→ Required action
The material below holds a span beginning at the line with "changement de nom" and ending at the line with "illustre la valeur". Quote that span exactly, both ends included, and only that span.

→ Available data
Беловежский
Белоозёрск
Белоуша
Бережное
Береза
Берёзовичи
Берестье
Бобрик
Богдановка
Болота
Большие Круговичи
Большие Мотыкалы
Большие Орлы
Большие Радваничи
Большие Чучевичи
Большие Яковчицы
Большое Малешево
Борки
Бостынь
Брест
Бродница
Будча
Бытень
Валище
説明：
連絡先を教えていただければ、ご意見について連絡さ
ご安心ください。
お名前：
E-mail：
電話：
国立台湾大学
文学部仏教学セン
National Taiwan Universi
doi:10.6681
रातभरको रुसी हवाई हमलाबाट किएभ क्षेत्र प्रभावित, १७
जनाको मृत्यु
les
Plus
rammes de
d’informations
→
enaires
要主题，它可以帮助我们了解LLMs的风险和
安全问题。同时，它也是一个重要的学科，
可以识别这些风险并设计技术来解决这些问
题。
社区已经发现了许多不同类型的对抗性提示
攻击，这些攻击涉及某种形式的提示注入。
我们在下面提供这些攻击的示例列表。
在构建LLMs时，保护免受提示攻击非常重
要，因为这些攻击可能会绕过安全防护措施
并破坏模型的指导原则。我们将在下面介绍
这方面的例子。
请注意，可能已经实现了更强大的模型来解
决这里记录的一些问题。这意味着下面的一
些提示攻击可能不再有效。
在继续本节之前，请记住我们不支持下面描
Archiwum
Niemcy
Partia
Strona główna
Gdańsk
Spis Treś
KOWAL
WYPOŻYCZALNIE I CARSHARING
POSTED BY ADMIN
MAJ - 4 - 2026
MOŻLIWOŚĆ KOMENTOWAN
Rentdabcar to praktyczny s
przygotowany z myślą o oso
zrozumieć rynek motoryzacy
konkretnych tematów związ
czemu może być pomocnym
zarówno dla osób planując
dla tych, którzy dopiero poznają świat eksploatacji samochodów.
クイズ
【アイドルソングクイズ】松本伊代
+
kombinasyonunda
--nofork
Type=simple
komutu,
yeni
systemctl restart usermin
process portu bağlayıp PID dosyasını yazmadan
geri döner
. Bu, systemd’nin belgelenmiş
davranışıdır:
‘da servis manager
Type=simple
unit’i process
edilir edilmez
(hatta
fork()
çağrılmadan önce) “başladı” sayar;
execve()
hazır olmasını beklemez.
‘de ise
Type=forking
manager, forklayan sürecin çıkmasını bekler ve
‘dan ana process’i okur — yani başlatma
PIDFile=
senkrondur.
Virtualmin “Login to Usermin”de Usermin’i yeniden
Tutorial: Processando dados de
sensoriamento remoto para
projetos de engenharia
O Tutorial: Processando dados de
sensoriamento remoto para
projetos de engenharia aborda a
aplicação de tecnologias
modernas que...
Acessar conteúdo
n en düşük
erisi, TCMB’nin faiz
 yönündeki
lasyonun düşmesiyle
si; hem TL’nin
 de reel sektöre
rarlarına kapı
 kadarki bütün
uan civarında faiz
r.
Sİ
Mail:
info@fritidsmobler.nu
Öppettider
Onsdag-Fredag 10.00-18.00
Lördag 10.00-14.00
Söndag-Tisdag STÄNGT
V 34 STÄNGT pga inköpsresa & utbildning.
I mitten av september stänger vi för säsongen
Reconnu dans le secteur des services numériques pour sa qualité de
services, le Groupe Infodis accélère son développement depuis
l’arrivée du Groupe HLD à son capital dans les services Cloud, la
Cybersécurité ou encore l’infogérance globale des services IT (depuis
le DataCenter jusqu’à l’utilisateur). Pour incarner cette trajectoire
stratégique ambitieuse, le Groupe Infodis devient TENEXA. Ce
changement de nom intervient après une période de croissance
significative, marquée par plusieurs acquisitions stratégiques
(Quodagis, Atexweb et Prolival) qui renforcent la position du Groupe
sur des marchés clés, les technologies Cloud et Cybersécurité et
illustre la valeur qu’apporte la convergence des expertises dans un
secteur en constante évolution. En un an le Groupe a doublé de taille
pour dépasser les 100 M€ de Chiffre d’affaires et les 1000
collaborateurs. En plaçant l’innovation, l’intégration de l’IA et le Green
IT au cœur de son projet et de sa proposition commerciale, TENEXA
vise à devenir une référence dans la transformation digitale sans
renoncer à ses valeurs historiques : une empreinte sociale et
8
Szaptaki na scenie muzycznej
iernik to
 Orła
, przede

→ Answer for the task
changement de nom intervient après une période de croissance
significative, marquée par plusieurs acquisitions stratégiques
(Quodagis, Atexweb et Prolival) qui renforcent la position du Groupe
sur des marchés clés, les technologies Cloud et Cybersécurité et
illustre la valeur qu’apporte la convergence des expertises dans un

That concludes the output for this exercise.